Seeing as we'd been in Bolonga for a week and hadn't really seen any of it, we put aside our last day to wander around, as well as to make final use of the valuable washing machine! Bolonga has a lovely centre – its famous covered walkways, beautiful old buildings, numerous squares and some big churches. The main basilica had an exhibition on the life of Mother Teresa – it was perhaps more interesting than it sounds :-P A last Italian coffee/hot chocolate (Ryan & Carly have rated their hot chocolates the best) then home to gather our stuff back into bags from all edges of the apartment.

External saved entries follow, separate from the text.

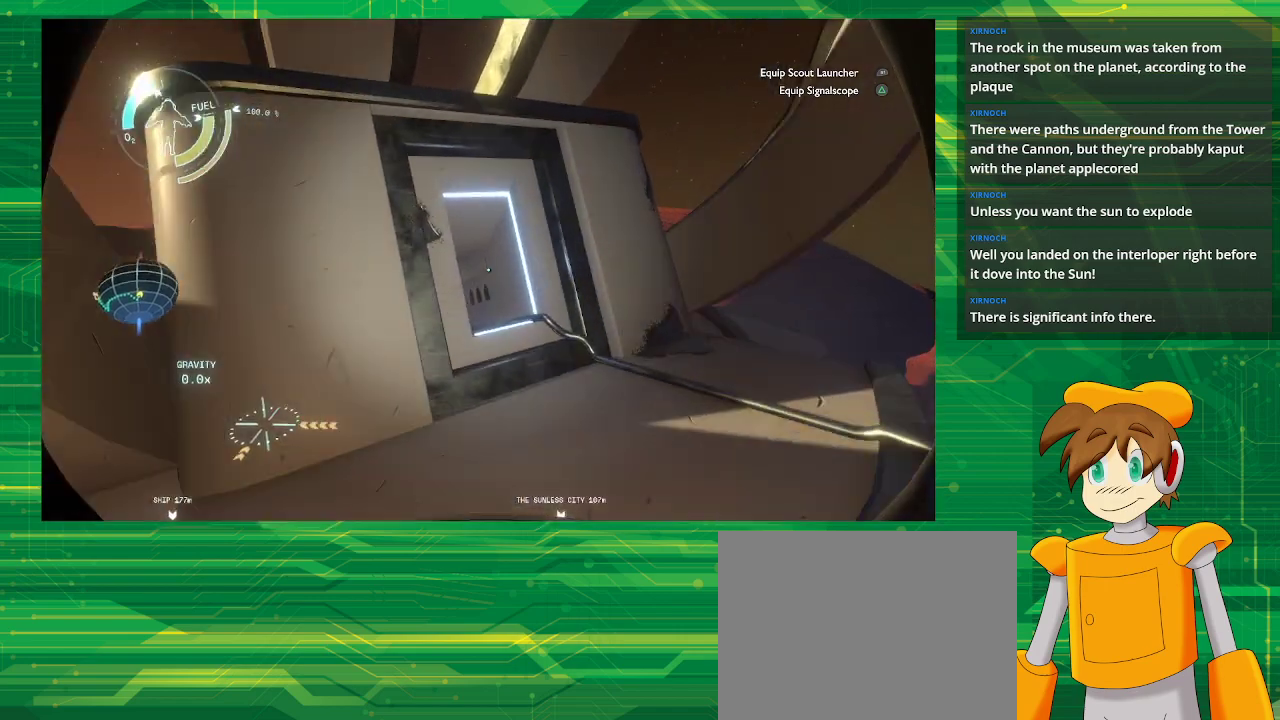
{"buttons": ["R2"], "left_stick": "left", "right_stick": "center", "events": [[267, "left_stick", "center"], [333, "R2", "down"], [333, "left_stick", "up-left"], [383, "left_stick", "left"]]}
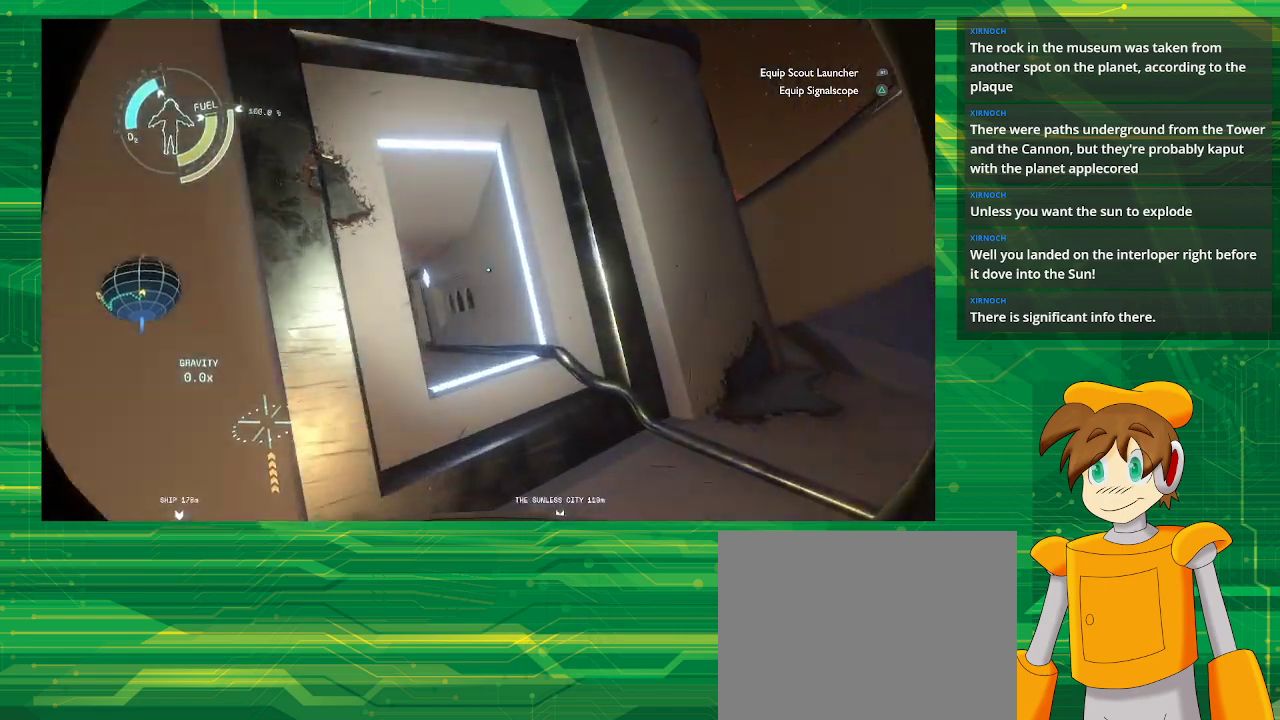
{"buttons": ["R2"], "left_stick": "center", "right_stick": "center", "events": [[50, "left_stick", "up-left"], [200, "left_stick", "center"]]}
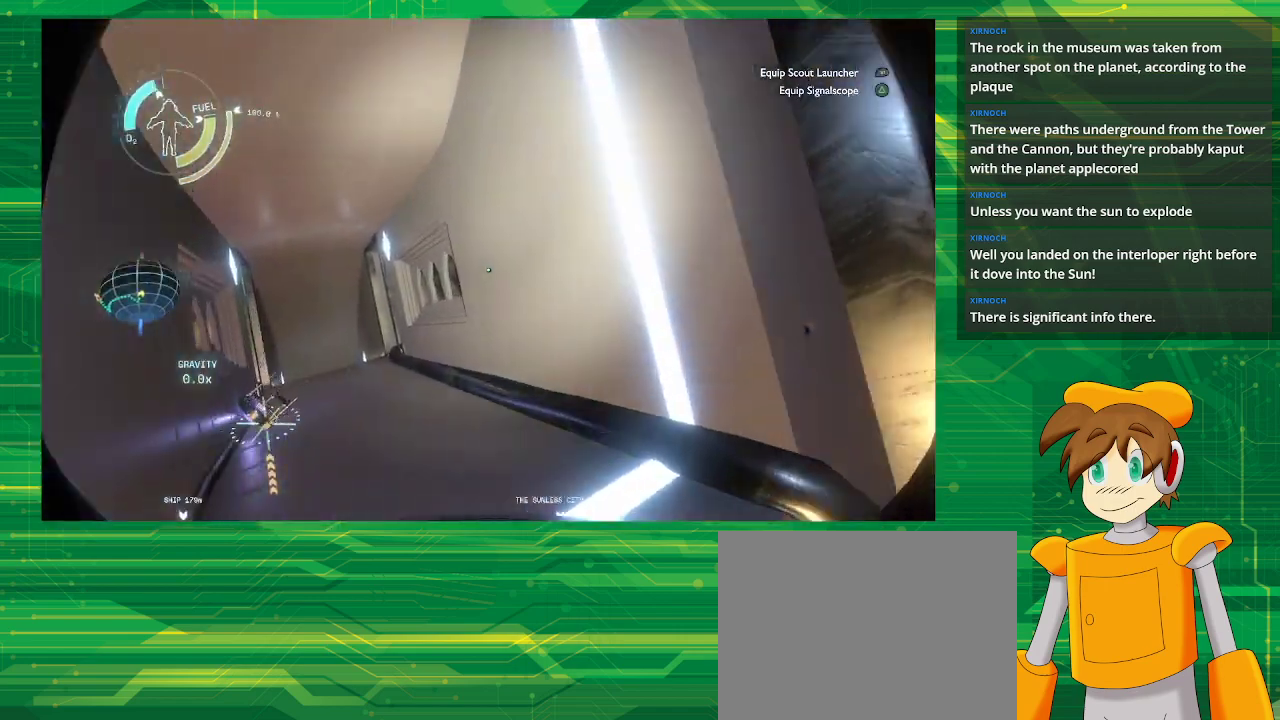
{"buttons": [], "left_stick": "left", "right_stick": "center", "events": [[50, "left_stick", "left"], [200, "R2", "up"]]}
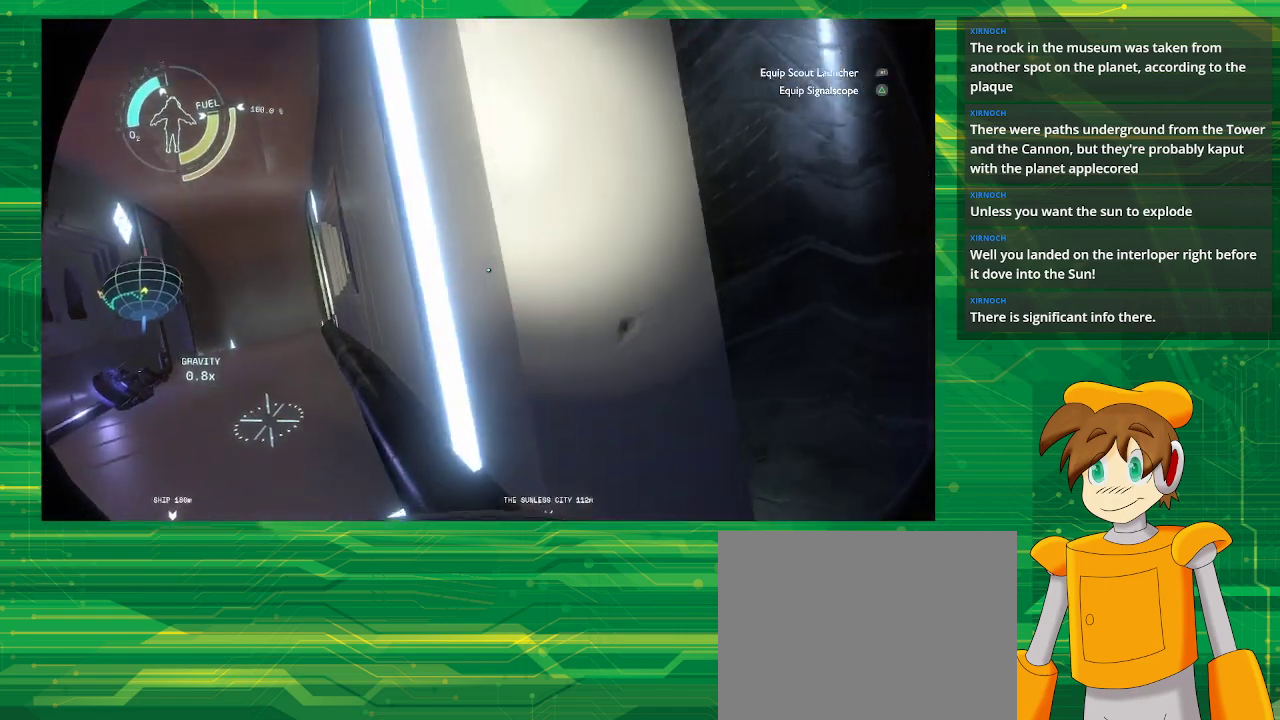
{"buttons": ["CROSS"], "left_stick": "left", "right_stick": "center", "events": [[167, "left_stick", "center"], [433, "CROSS", "down"], [433, "left_stick", "left"]]}
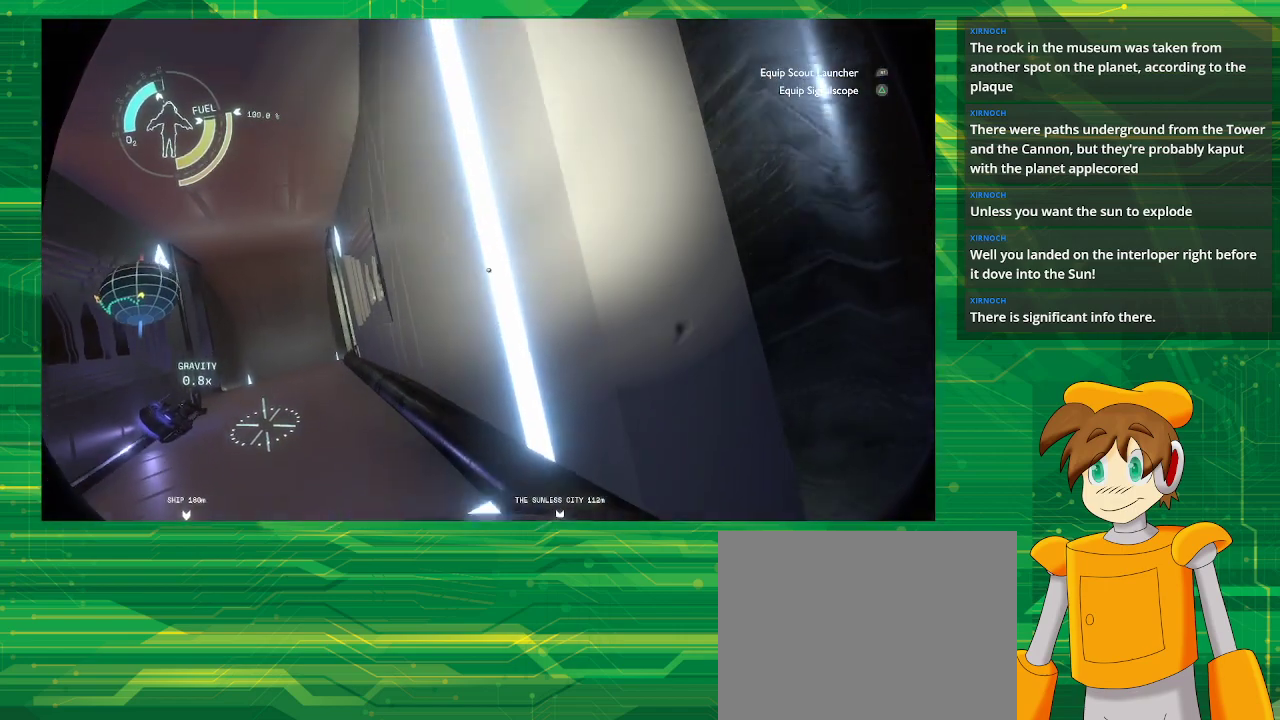
{"buttons": [], "left_stick": "up", "right_stick": "center", "events": [[50, "CROSS", "up"], [167, "left_stick", "up-left"], [383, "left_stick", "up"]]}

We'd been in contact with a friend of a friend who has a chalet in Chateau d'Oex in Switzerland, who had kindly said we could stay. We took a train from Bolonga up through Milan to Montreaux on Lake Geneve, through some really beautiful areas with lakes and mountains. It's well and truly autumn, so all the trees are different shades and there's a decent amount of snow on the mountain tops. We had no idea what we were in for when we arrived at our “Chalet” - it was the most amazing house! 4 stories, 100% timber inside and out, countless bedrooms and bathrooms, furnished with quality everything - it was so nice. Then there's the location of Chateau d'Oex with plenty of snow-capped mountains surrounding it. In summer it's known for hot air ballooning, in winter it's packed with skiers, with access to the lifts from right in the centre of the tiny town. We were a 10 minute walk from the half-a-dozen shops that make up down-town, most of which were shut :-)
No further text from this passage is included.